Can you see how Level 2 questions become a pace further than Level i? More than simply regurgitating information, learners accept it and 'do something' with it. They categorize, make distinctions, and compare/contrast it against another office to see how it affects the whole. These kinds of skills can stimulate curiosity and build a span to the questions that really generate creativity and higher-level thinking.
Level 3: Applying
While Level 1 questions prompt students to work with input, and Level 2 questions claiming them to process that input in order to brand new connections. Here, students engage in the highest-level thinking skills to create an output. This could result from making evaluations and analyses, testing solutions to various issues, or making predictions.
We've included some examples of Level 3 power verbs below:
- Evaluate
- Generalize
- Construct
- Imagine
- Decide
- Create
- Judge
- Analyze
- Forecast
- If/then
- Predict
- Rate
- Justify
- Speculate
- Synthesize
- Build
- Hypothesize
Level iii questions by content area might look like the following:
- Scientific discipline: Based on data from the concluding decade of hurricane activity in the southeast U.S., predict how the frequency of hurricane activity will change in the side by side 10 years.

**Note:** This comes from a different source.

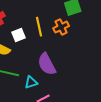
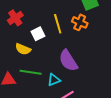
orange cross: (61, 27) -> (80, 22), turned -35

- Math: Rate the probability of a presidential candidate winning the election based on securing the balloter votes from the following U.South. states: Florida, California, Virginia, New York, Illinois.
- Social Studies: Create a social compact that considers the furnishings of globalization and technological advancement in the 21st century.
- English Language Arts: Build an argument that defends or refutes mandatory employee vaccination policies in the United States.
Whether planning for give-and-take-based activities, project-based learning, or contained enquiry, teachers should strive to orient the majority of student thinking and date at Levels ii and 3. Assessments that prompt students to call back bones facts (such as the date of a historical event, or the proper noun of an author, or the formula for an equation) don't really assess students' power to employ new skills or information to new contexts. A Level ii or 3 question would challenge students to make connections with basic data. For example, instead of recalling a mere date, a more open-concluded question would inquire students to predict, based on the fourth dimension in history that a particular event occurred, the likelihood of it recurring, given a similar sociopolitical atmosphere. Forth the aforementioned lines, rather than recalling the names of famous authors, a teacher might claiming students to make an statement for how an author would write virtually a item modern effect.
In "A Talk to Teachers," James Baldwin described the paradox of education: "As one begins to become conscious, ane begins to examine the society in which [they] are educated." Level 2 (and mainly, level 3) questions aim to foster this kind of reaction in students, to cause them to tilt their heads, do double-takes, point out discrepancies, disrupt the condition quo, identify flaws in current institutions, and create innovative solutions for those flaws. These are the questions that inspire us to come up up with more than questions, to think about our thinking, and to evolve — both as individuals and societies.